Koordinator GeRAK Aceh itu menjelaskan, dalam kasus ini, postingan Mahzal merupakan sesuatu yang tidak memenuhi unsur melawan hukum. Hal ini dikarenakan postingan tersebut tidak menyebutkan nama desa, kecamatan atau nama orang tertentu di sana.
"Kalaupun kemudian ia menyebutkan kata yang mengarah pada menguntungkan orang tertentu, nah itu kan perlu dimaknai sebagai potensi dugaan yang belum pasti ada. Dia malah mengingatkan, harus ada kehati-hatian hukum terkait bila penggunaan anggaran itu dilakukan. Kan di situ poinnya," ungkap Askhalani.
"Seperti ada pemaksaan hukum dalam kasus ini. Mencari celah agar seseorang bisa disidik nantinya atau dilaporkan.
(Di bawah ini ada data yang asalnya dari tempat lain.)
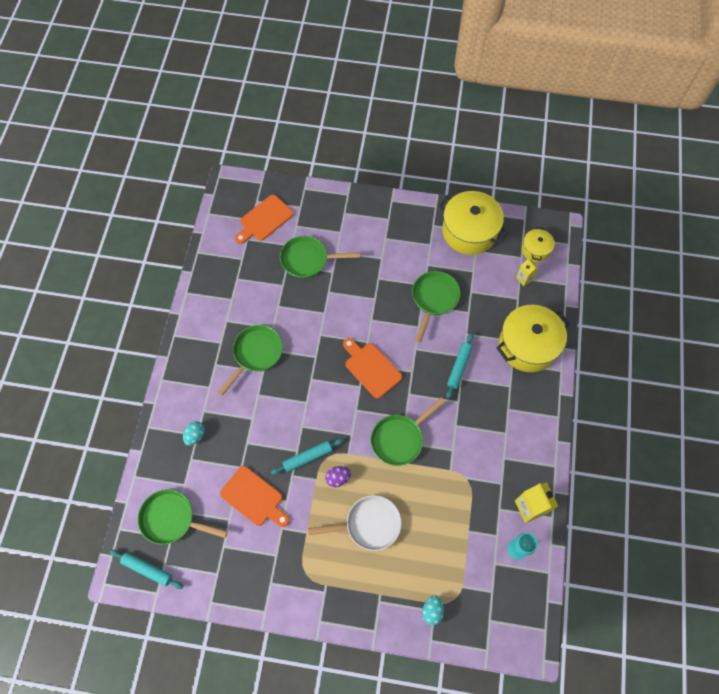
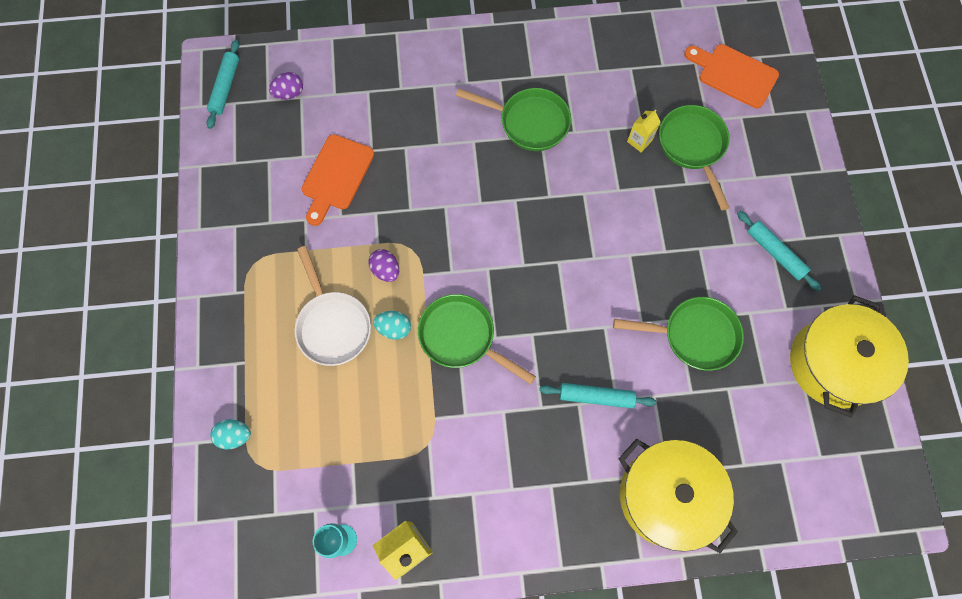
camera: 75 degrees right, 5 degrees up
green pan [138,489,228,545] -> purple egg [269,72,303,100]
turquoise egg [183,421,205,446] -> turquoise egg moved to [373,311,411,340]
turquoise rolling pin [271,438,343,475] -> turquoise rolling pin moved to [737,211,821,291]
orange cutting board [343,338,402,398] -> none
yellow carton [516,258,539,286] -> yellow carton moved to [627,109,661,152]
yellow pot [522,227,555,262] -> none

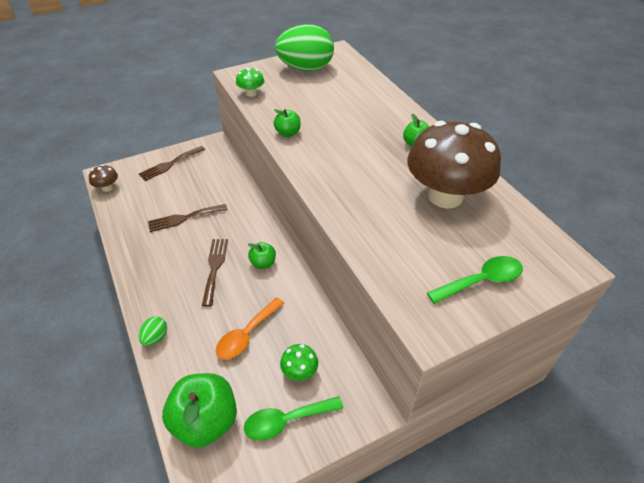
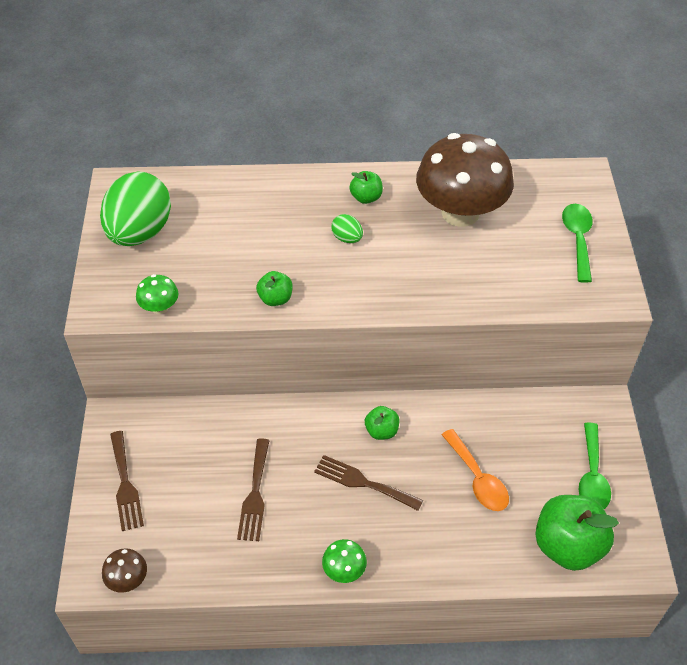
camera: 65 degrees left, 5 degrees up
green egg [138,317,167,346] -> green egg moved to [331,214,363,243]
green mushroom [280,344,318,381] -> green mushroom moved to [322,539,367,583]

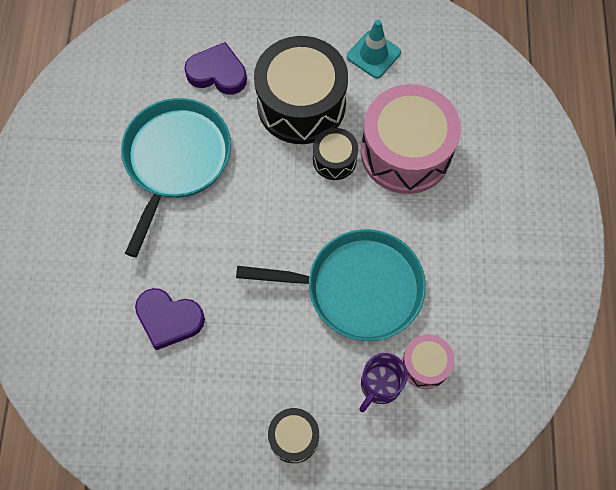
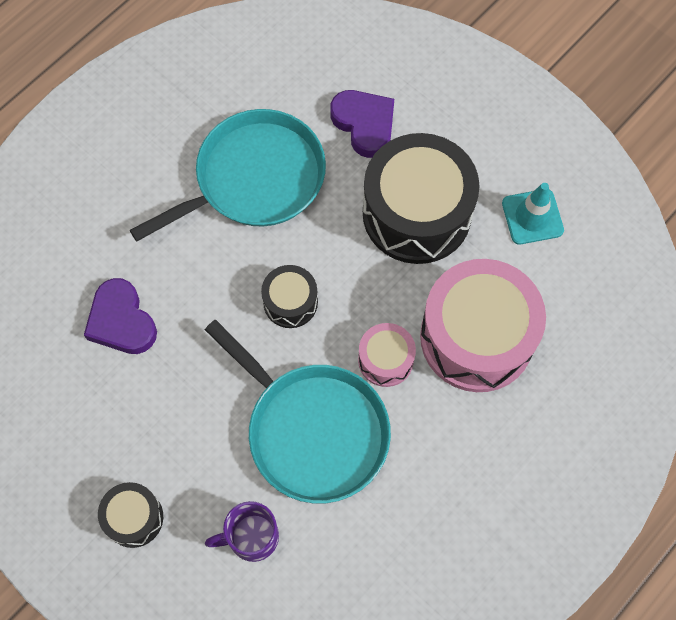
camera: 40 degrees right, 0 degrees up
black drum [313,128,358,180] -> black drum moved to [261,265,318,328]
pink drum [402,334,454,389] -> pink drum moved to [358,323,416,387]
Pasti ujung-ujungnya ini bisa menakut-nakuti teman-teman yang di luar pemerintah untuk mengkritisi kebijakan publik," tambahnya.
Askhalani menilai, dalam kasus ini terkesan seperti alergi betul terhadap kritik, padahal kritik yang dilakukan itu belum terpenuhinya unsur melawan hukum.
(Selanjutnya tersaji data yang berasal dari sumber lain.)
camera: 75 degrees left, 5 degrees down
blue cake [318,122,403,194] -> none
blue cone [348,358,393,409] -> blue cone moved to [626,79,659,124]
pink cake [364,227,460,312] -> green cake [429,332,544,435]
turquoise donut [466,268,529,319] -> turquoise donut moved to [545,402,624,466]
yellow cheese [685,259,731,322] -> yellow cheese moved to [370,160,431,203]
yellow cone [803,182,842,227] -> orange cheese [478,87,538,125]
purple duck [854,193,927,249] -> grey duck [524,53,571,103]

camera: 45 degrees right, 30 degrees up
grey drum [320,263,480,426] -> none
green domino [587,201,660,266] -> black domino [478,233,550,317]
"Kalau dicari-cari dengan dalih seperti ini di media massa atau media sosial lainnya, akan sangat banyak pelaku yang diperiksa karena melakukan hal tersebut," ujar Koordinator GeRAK Aceh itu.
"Perlu dimaknai, apa yang dilakukan oleh Mahzal itu adalah bagian dari partisipasi terhadap pencegahan kasus korupsi. Dalam UU tindak pidana korupsi, mereka itu dilindungi," tambahnya.
Askhalani berujar, pihaknya akan ambil bagian dan ikut berkoordinasi dengan LBH dalam konteks melakukan advokasi terhadap perkara ini.
"Dalam kasus ini harusnya yang diperiksa mendapat perlindungan hukum dari pemerintah tentang tindak pidana korupsi. Saudara Mahzal itu harus dibebaskan dari semua tuntutan, karena memang tidak ada unsur pidana dalam kritiknya," jelas Koordinator GeRAK Aceh itu.
Askhalani berharap perkara ini tidak dilanjutkan, karena perkara kecil seperti ini akan menghabiskan energi belaka dari pihak kepolisian.
"Saya berharap pak Kapolda Aceh yang baru ini konsen terhadap tindak pidana kasus-kasus korupsi. Berharap beliau kemudian meminta Polres atau siapapun yang menangani perkara ini untuk menyetop. Jangan cari perkara kecil yang menghabiskan energi penyelidikan," ungkap Askhalani.
"Lebih baik fokus pada pengawasan terkait proses dana penanganan Covid-19, daripada mengurus perkara yang unsur pidananya tidak terpenuhi ini," pungkasnya.